Without any pictures, print exactly the lines that run from the start of the data through the line containing "Accessories".

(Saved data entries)

• • •

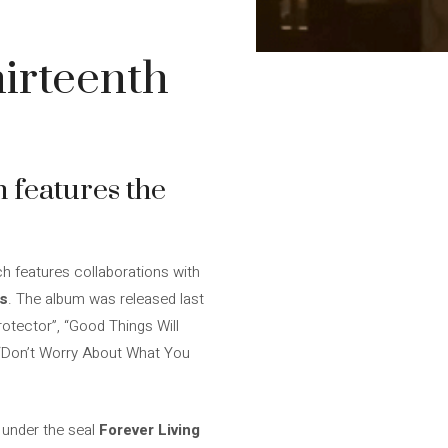
hirteenth
h features the
ich features collaborations with
is
. The album was released last
rotector”, “Good Things Will
 “Don’t Worry About What You
under the seal
Forever Living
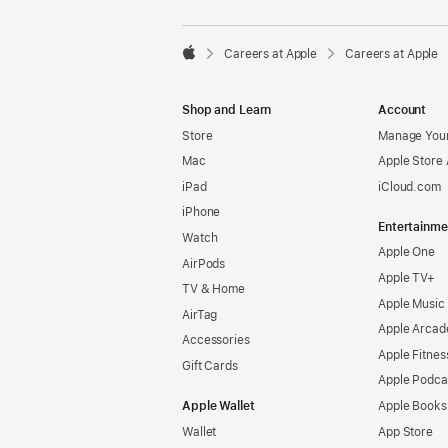

Careers at Apple
Careers at Apple
Apple
Shop and Learn
Account
Store
Manage Your
Mac
Apple Store
iPad
iCloud.com
iPhone
Entertainme
Watch
Apple One
AirPods
Apple TV+
TV & Home
Apple Music
AirTag
Apple Arcad
Accessories
Apple Fitnes
Gift Cards
Apple Podca
Apple Wallet
Apple Books
Wallet
App Store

• • •

**EXERCISE SOLUTION**.
hirteenth
h features the
ich features collaborations with
is
. The album was released last
rotector”, “Good Things Will
 “Don’t Worry About What You
under the seal
Forever Living

Careers at Apple
Careers at Apple
Apple
Shop and Learn
Account
Store
Manage Your
Mac
Apple Store
iPad
iCloud.com
iPhone
Entertainme
Watch
Apple One
AirPods
Apple TV+
TV & Home
Apple Music
AirTag
Apple Arcad
Accessories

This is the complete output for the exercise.